THE PROBLEM: Write the records out once more, exactly as they are given.

SUPPLIED RECORDS:

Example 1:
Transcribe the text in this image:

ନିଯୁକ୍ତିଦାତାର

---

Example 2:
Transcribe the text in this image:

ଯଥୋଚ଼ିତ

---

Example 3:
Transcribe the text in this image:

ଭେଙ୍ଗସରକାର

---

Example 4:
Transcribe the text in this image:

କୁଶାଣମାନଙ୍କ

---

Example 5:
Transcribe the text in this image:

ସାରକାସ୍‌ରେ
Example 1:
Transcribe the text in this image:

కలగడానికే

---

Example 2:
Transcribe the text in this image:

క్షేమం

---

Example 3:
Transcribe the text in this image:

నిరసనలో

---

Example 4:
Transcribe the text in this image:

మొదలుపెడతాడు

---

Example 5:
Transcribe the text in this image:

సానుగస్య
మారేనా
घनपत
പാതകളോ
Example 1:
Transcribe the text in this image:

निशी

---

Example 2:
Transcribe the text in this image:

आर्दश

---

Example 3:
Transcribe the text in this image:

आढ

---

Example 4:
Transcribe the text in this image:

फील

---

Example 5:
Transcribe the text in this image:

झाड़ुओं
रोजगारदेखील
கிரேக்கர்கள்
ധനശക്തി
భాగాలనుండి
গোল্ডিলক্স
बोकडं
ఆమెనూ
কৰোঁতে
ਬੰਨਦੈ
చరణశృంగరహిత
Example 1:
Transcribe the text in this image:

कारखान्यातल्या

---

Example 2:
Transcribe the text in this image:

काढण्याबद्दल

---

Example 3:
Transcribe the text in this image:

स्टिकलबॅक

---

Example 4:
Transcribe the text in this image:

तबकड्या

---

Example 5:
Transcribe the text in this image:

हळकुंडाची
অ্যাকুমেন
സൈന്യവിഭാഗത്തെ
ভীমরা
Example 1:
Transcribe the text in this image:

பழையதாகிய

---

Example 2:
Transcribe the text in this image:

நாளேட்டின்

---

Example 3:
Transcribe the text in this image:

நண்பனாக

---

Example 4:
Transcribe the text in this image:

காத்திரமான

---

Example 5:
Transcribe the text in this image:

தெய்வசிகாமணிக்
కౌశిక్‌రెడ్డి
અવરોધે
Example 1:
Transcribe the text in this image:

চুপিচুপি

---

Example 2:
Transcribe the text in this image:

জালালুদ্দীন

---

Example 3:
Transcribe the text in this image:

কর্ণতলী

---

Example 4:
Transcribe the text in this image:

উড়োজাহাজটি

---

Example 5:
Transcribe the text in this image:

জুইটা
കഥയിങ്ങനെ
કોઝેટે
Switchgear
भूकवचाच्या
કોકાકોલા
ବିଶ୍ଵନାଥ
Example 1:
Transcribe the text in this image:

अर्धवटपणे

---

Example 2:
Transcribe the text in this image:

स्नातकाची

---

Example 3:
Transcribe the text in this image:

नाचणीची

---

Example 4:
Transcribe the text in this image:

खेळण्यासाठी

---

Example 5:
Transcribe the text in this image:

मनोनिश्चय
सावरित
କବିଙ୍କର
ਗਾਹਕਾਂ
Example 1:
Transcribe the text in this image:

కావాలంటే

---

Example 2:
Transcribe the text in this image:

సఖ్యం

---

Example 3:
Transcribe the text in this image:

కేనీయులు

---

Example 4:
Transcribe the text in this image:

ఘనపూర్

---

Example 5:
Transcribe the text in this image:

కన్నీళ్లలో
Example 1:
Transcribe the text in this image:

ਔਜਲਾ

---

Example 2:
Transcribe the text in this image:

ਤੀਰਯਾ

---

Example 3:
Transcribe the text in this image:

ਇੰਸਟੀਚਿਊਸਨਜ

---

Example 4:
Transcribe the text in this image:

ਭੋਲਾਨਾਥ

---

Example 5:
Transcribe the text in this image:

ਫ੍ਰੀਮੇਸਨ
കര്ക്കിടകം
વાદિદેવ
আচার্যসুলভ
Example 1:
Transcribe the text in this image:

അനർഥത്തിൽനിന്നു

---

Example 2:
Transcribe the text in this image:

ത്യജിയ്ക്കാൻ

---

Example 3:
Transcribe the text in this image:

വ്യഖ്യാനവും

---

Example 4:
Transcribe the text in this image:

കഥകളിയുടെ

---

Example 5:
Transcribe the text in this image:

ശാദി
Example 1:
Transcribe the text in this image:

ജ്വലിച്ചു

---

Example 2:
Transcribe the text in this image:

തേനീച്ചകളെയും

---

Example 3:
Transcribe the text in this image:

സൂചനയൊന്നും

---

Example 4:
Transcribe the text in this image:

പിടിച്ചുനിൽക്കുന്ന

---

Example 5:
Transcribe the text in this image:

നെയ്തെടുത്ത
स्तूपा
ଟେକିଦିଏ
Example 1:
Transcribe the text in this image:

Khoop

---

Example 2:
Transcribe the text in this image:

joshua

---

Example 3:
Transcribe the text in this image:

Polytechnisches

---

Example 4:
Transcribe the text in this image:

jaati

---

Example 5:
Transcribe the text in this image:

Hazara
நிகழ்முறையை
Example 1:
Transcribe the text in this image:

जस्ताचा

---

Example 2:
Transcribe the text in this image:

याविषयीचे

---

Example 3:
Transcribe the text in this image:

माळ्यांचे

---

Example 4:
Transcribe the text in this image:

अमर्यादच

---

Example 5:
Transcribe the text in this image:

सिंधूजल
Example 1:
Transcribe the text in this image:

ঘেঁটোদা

SOLUTION FOR THIS EXERCISE:
Example 1:
Transcribe the text in this image:

ନିଯୁକ୍ତିଦାତାର

---

Example 2:
Transcribe the text in this image:

ଯଥୋଚ଼ିତ

---

Example 3:
Transcribe the text in this image:

ଭେଙ୍ଗସରକାର

---

Example 4:
Transcribe the text in this image:

କୁଶାଣମାନଙ୍କ

---

Example 5:
Transcribe the text in this image:

ସାରକାସ୍‌ରେ
Example 1:
Transcribe the text in this image:

కలగడానికే

---

Example 2:
Transcribe the text in this image:

క్షేమం

---

Example 3:
Transcribe the text in this image:

నిరసనలో

---

Example 4:
Transcribe the text in this image:

మొదలుపెడతాడు

---

Example 5:
Transcribe the text in this image:

సానుగస్య
మారేనా
घनपत
പാതകളോ
Example 1:
Transcribe the text in this image:

निशी

---

Example 2:
Transcribe the text in this image:

आर्दश

---

Example 3:
Transcribe the text in this image:

आढ

---

Example 4:
Transcribe the text in this image:

फील

---

Example 5:
Transcribe the text in this image:

झाड़ुओं
रोजगारदेखील
கிரேக்கர்கள்
ധനശക്തി
భాగాలనుండి
গোল্ডিলক্স
बोकडं
ఆమెనూ
কৰোঁতে
ਬੰਨਦੈ
చరణశృంగరహిత
Example 1:
Transcribe the text in this image:

कारखान्यातल्या

---

Example 2:
Transcribe the text in this image:

काढण्याबद्दल

---

Example 3:
Transcribe the text in this image:

स्टिकलबॅक

---

Example 4:
Transcribe the text in this image:

तबकड्या

---

Example 5:
Transcribe the text in this image:

हळकुंडाची
অ্যাকুমেন
സൈന്യവിഭാഗത്തെ
ভীমরা
Example 1:
Transcribe the text in this image:

பழையதாகிய

---

Example 2:
Transcribe the text in this image:

நாளேட்டின்

---

Example 3:
Transcribe the text in this image:

நண்பனாக

---

Example 4:
Transcribe the text in this image:

காத்திரமான

---

Example 5:
Transcribe the text in this image:

தெய்வசிகாமணிக்
కౌశిక్‌రెడ్డి
અવરોધે
Example 1:
Transcribe the text in this image:

চুপিচুপি

---

Example 2:
Transcribe the text in this image:

জালালুদ্দীন

---

Example 3:
Transcribe the text in this image:

কর্ণতলী

---

Example 4:
Transcribe the text in this image:

উড়োজাহাজটি

---

Example 5:
Transcribe the text in this image:

জুইটা
കഥയിങ്ങനെ
કોઝેટે
Switchgear
भूकवचाच्या
કોકાકોલા
ବିଶ୍ଵନାଥ
Example 1:
Transcribe the text in this image:

अर्धवटपणे

---

Example 2:
Transcribe the text in this image:

स्नातकाची

---

Example 3:
Transcribe the text in this image:

नाचणीची

---

Example 4:
Transcribe the text in this image:

खेळण्यासाठी

---

Example 5:
Transcribe the text in this image:

मनोनिश्चय
सावरित
କବିଙ୍କର
ਗਾਹਕਾਂ
Example 1:
Transcribe the text in this image:

కావాలంటే

---

Example 2:
Transcribe the text in this image:

సఖ్యం

---

Example 3:
Transcribe the text in this image:

కేనీయులు

---

Example 4:
Transcribe the text in this image:

ఘనపూర్

---

Example 5:
Transcribe the text in this image:

కన్నీళ్లలో
Example 1:
Transcribe the text in this image:

ਔਜਲਾ

---

Example 2:
Transcribe the text in this image:

ਤੀਰਯਾ

---

Example 3:
Transcribe the text in this image:

ਇੰਸਟੀਚਿਊਸਨਜ

---

Example 4:
Transcribe the text in this image:

ਭੋਲਾਨਾਥ

---

Example 5:
Transcribe the text in this image:

ਫ੍ਰੀਮੇਸਨ
കര്ക്കിടകം
વાદિદેવ
আচার্যসুলভ
Example 1:
Transcribe the text in this image:

അനർഥത്തിൽനിന്നു

---

Example 2:
Transcribe the text in this image:

ത്യജിയ്ക്കാൻ

---

Example 3:
Transcribe the text in this image:

വ്യഖ്യാനവും

---

Example 4:
Transcribe the text in this image:

കഥകളിയുടെ

---

Example 5:
Transcribe the text in this image:

ശാദി
Example 1:
Transcribe the text in this image:

ജ്വലിച്ചു

---

Example 2:
Transcribe the text in this image:

തേനീച്ചകളെയും

---

Example 3:
Transcribe the text in this image:

സൂചനയൊന്നും

---

Example 4:
Transcribe the text in this image:

പിടിച്ചുനിൽക്കുന്ന

---

Example 5:
Transcribe the text in this image:

നെയ്തെടുത്ത
स्तूपा
ଟେକିଦିଏ
Example 1:
Transcribe the text in this image:

Khoop

---

Example 2:
Transcribe the text in this image:

joshua

---

Example 3:
Transcribe the text in this image:

Polytechnisches

---

Example 4:
Transcribe the text in this image:

jaati

---

Example 5:
Transcribe the text in this image:

Hazara
நிகழ்முறையை
Example 1:
Transcribe the text in this image:

जस्ताचा

---

Example 2:
Transcribe the text in this image:

याविषयीचे

---

Example 3:
Transcribe the text in this image:

माळ्यांचे

---

Example 4:
Transcribe the text in this image:

अमर्यादच

---

Example 5:
Transcribe the text in this image:

सिंधूजल
Example 1:
Transcribe the text in this image:

ঘেঁটোদা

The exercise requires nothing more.